There is so much that was on my mind that I really want to say, but there are times when I forget what to say. Maybe I should write down all of my prayers.
My concerns involve my own life. I need to renew my thinking about well, everything. I need to lose 20.6 lbs, though I wish to lose an extra 82.4 lbs. I wish to start off small for the moment. I want to lose 5 of the first of 20.6 lbs. I know I am being exact but the issues are a lack of self-control, a lack of patience, and my mindset.
I ask for a renewal of my mind that I may be transformed. I also ask for an exhibition of both patience and self-control.
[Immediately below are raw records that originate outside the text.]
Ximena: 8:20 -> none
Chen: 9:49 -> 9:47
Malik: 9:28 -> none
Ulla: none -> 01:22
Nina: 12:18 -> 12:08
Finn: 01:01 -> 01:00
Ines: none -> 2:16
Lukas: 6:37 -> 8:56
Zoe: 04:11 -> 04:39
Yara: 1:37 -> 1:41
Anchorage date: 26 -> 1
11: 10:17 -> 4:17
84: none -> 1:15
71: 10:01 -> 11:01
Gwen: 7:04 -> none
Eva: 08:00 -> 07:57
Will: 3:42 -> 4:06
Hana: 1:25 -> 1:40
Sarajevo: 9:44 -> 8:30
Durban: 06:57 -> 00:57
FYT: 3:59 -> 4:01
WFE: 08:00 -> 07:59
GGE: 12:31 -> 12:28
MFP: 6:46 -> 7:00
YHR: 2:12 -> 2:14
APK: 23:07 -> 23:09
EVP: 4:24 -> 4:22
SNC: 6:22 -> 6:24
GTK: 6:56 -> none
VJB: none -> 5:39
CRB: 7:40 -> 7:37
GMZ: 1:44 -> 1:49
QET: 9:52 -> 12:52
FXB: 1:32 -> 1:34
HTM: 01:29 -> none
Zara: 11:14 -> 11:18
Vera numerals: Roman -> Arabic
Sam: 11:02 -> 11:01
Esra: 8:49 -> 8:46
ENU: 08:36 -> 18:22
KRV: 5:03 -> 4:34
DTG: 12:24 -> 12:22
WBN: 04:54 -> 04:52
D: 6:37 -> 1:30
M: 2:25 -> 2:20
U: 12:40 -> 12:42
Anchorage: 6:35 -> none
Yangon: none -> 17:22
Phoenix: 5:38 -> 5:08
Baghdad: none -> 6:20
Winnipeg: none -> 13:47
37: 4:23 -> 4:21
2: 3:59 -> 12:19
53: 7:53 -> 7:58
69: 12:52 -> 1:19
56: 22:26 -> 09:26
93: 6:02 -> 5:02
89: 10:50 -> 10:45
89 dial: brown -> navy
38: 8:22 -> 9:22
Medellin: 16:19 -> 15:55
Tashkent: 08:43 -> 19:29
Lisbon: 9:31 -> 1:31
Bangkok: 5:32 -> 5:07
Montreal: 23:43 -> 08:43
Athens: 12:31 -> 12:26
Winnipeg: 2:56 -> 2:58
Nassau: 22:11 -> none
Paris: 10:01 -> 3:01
I hate to continue to act like someone who doesn't know You. I want to know You by actually living for You. I know that right living is required.
I don't mean to sound arrogant, but I am just thankful and blessed to be one of Yours. I am sorry for my sins. Forgive me, Lord.
Right now, I don't know what I should be doing. I cannot afford Weight watchers and I wish to save what little money I have left for Christmas and the rest of the year for other things. I find myself frustrated trying to lose weight. I wish to lose weight slowly and steadily. Ideally, that is the way that it is supposed to be. However, I am admitting to You that I want to lose weight fast enough to where I can see and feel results.
The problem is the binge eating at night and thus, the lack of self-control. I don't know what to do. Show me what to do, Lord. Give me wisdom and guidance.